Leaders in the MICE and business travel sector are pushing to de-risk the operations to ensure the fast-tracked return to business during the nationwide lockdown.

This was one of the key takeaways of a discussion in yesterday’s (May 20) webinar where SA Tourism CEO, Sisa Ntshona hosted CEO of the South African Association for the Conference Industry (SAACI), Glenton de Kock, and Chairperson of The Association of African Exhibition Organisers (AAXO), Projeni Pather.

Pather said the exhibitions component of the MICE sector had come to a complete standstill due to COVID-19 as it fell into the category of mass gatherings.

“Subsequently, all exhibition and events organisers are seeking alternative dates in the calendar,” said Pather. “Venues are struggling to accommodate these within the next six months and into 2021.”

According to De Kock, the MICE sector caters for all South Africa’s economic sectors – from medical to mining, tourism and construction – as it provides a collective gathering space at a specific destination where corporates can network, share ideas and develop or enhance their skills.
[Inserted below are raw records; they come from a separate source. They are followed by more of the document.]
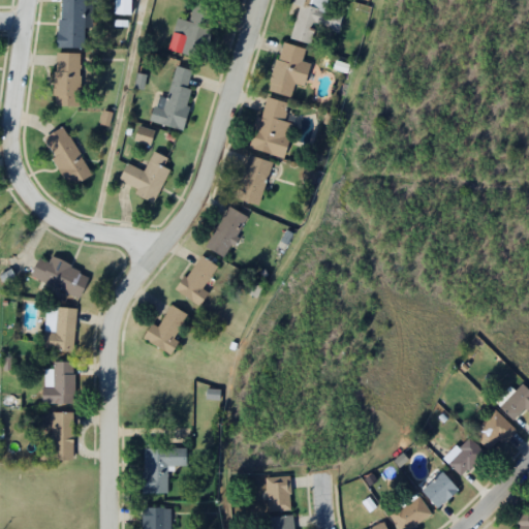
[(63,0),(63,11),(59,11),(58,37),(85,38),(86,0),(63,0)]
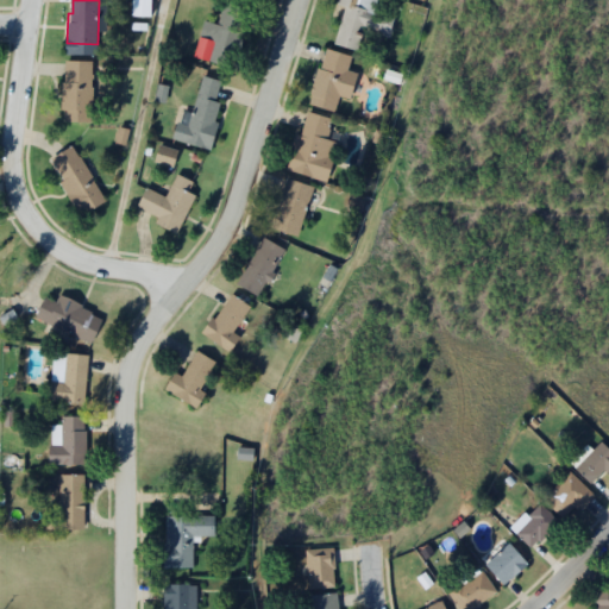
[(223,0),(220,16),(206,12),(196,49),(240,58),(252,7),(223,0)]
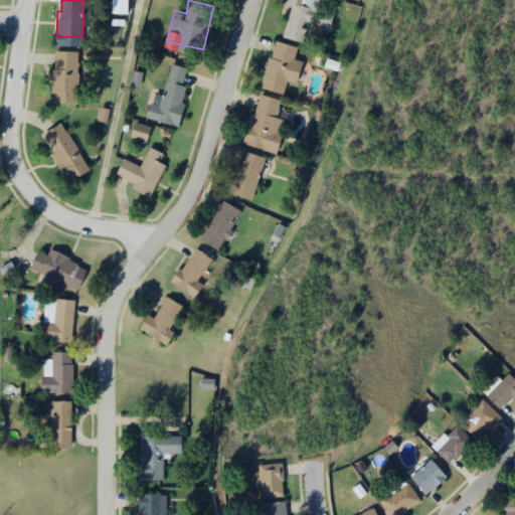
[(318,0),(289,0),(280,36),(303,42),(307,25),(328,30),(332,15),(315,10),(318,0)]
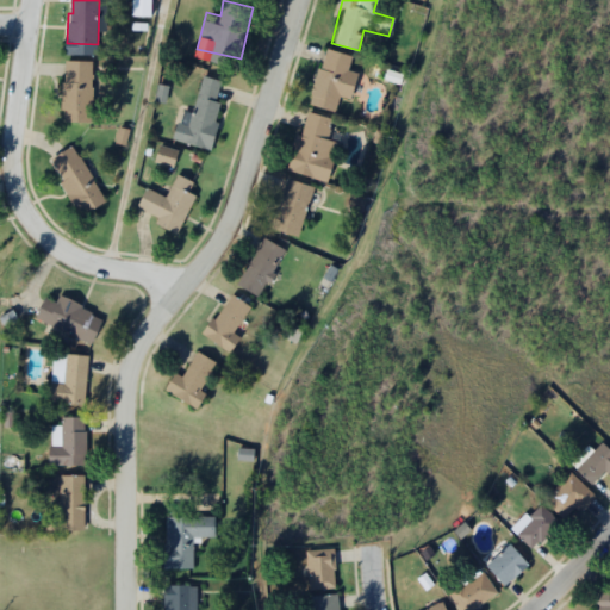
[(356,72),(347,69),(350,56),(322,49),(307,107),(332,113),(337,95),(349,99),(356,72)]
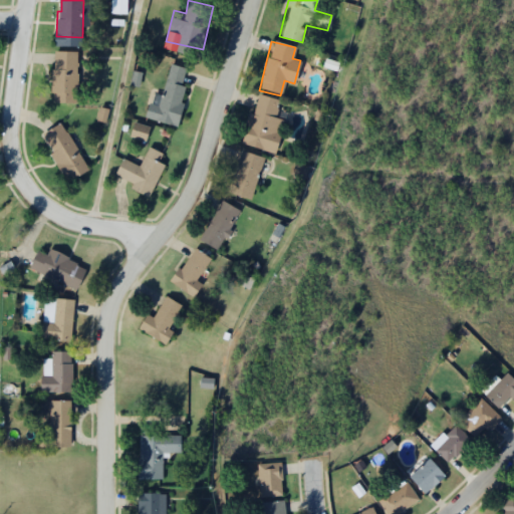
[(56,45),(56,62),(52,62),(52,85),(55,85),(55,95),(82,94),(82,44),(56,45)]
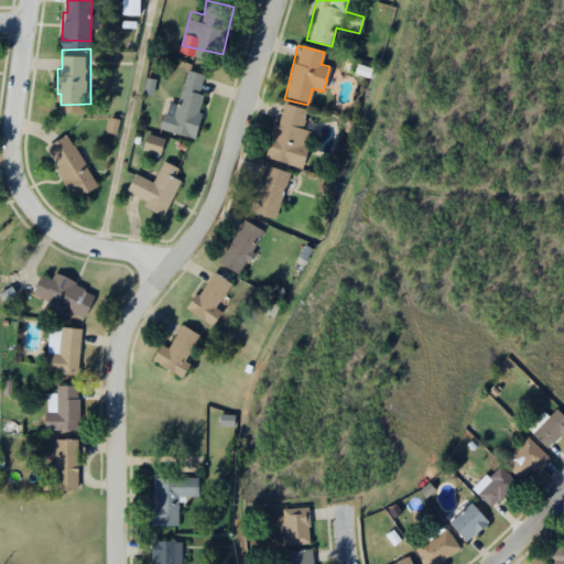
[(188,61),(179,97),(171,95),(169,104),(165,104),(160,121),(196,131),(208,86),(202,85),(207,66),(188,61)]
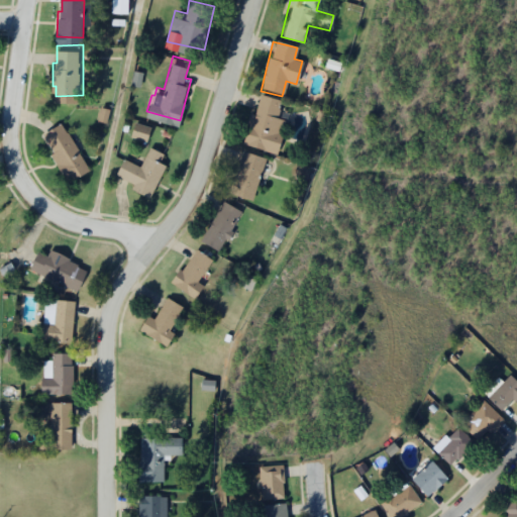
[(276,117),(281,100),(256,93),(243,144),(277,152),(285,120),(276,117)]
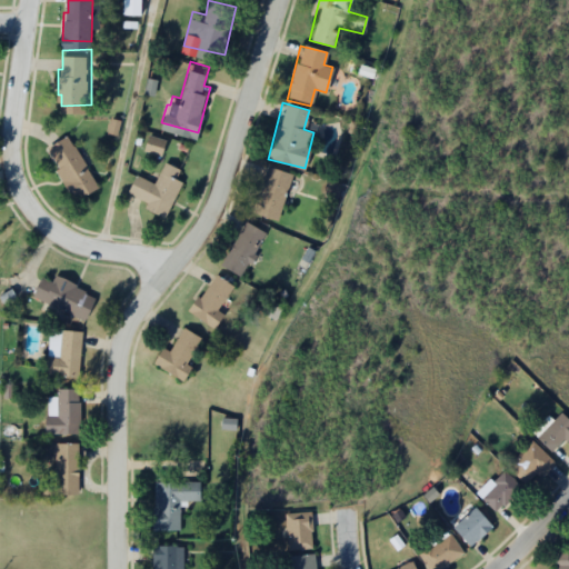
[(48,140),(59,157),(53,161),(67,183),(71,180),(80,195),(102,180),(68,128),(48,140)]
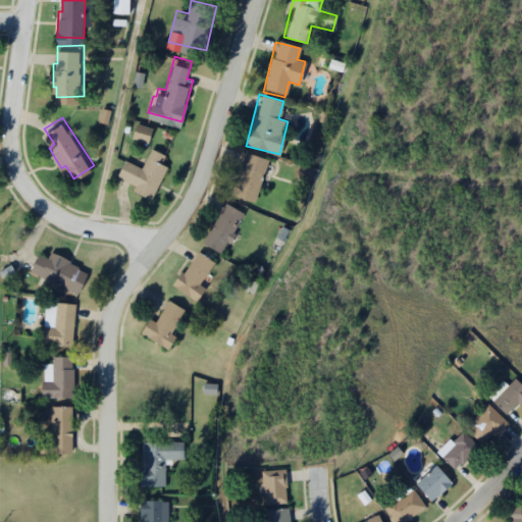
[(136,117),(131,132),(149,138),(154,123),(136,117)]
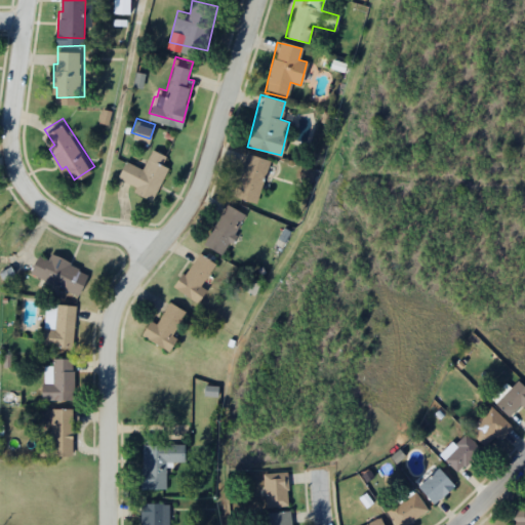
[(154,142),(143,163),(126,155),(118,171),(135,180),(131,187),(152,197),(170,161),(163,157),(167,149),(154,142)]
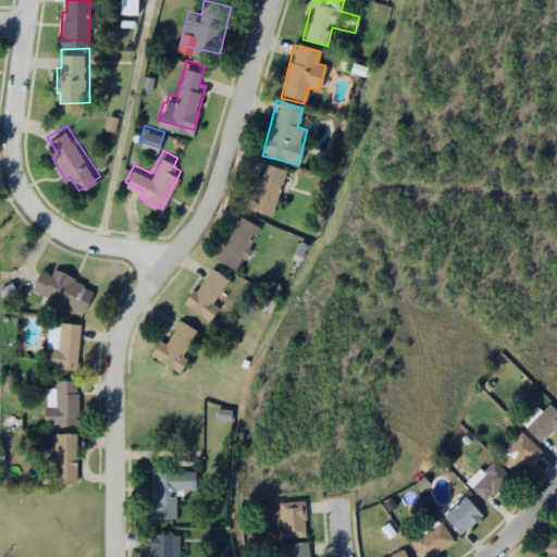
[(284,169),(258,162),(247,209),(273,214),(284,169)]
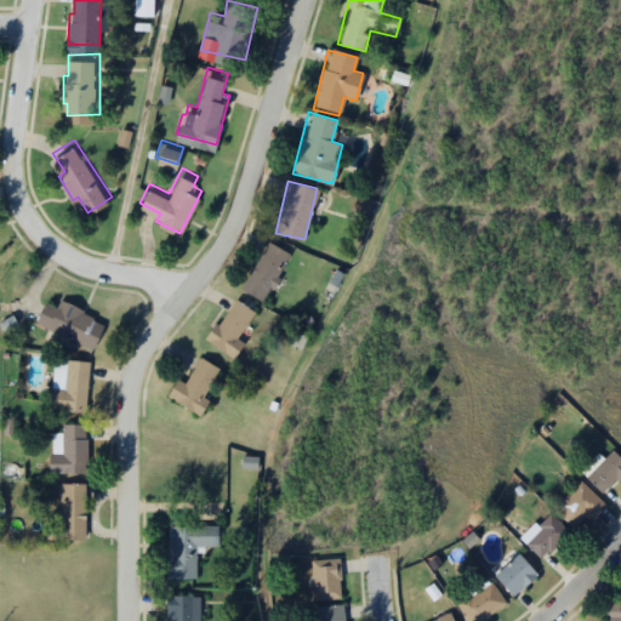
[(290,255),(267,241),(240,289),(262,301),(290,255)]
Therefore, he added, South Africa needed to ensure that, when corporate South Africa went back to operating again, so does the MICE and business events sector.

De Kock noted that this sector had always been heavily regulated and that it shouldn’t just be seen as a ‘mass gathering’.

“Adopting new health measures, regulations or policies such as facial recognition screening won’t be a challenge for this sector. Some of the resources and services to do so already exist.

“Our sector does organised events and, because it’s organised, the tracking and tracing done by the Department of Health can be comfortably done.”

De Kock argued that smaller venues – which will be able to host events for a maximum of 50 people, as per the government’s distancing measures – should be allowed to operate in level three of the risk-adjusted COVID-19 strategy.

Pather agreed, highlighting that Germany had successfully convinced its government that the MICE sector only represented mass gatherings. “We have the details of those planning to attend conferences and exhibitions and we’re able to do pre-registrations. This would help regulate the number of people attending the event for a certain period of time,” she said.

“All our events associations have come together and developed an events safety council that is working on a framework that will guide us on how we operate and to show government that we know what we’re doing and acting responsibly in these unprecedented times,” said Pather.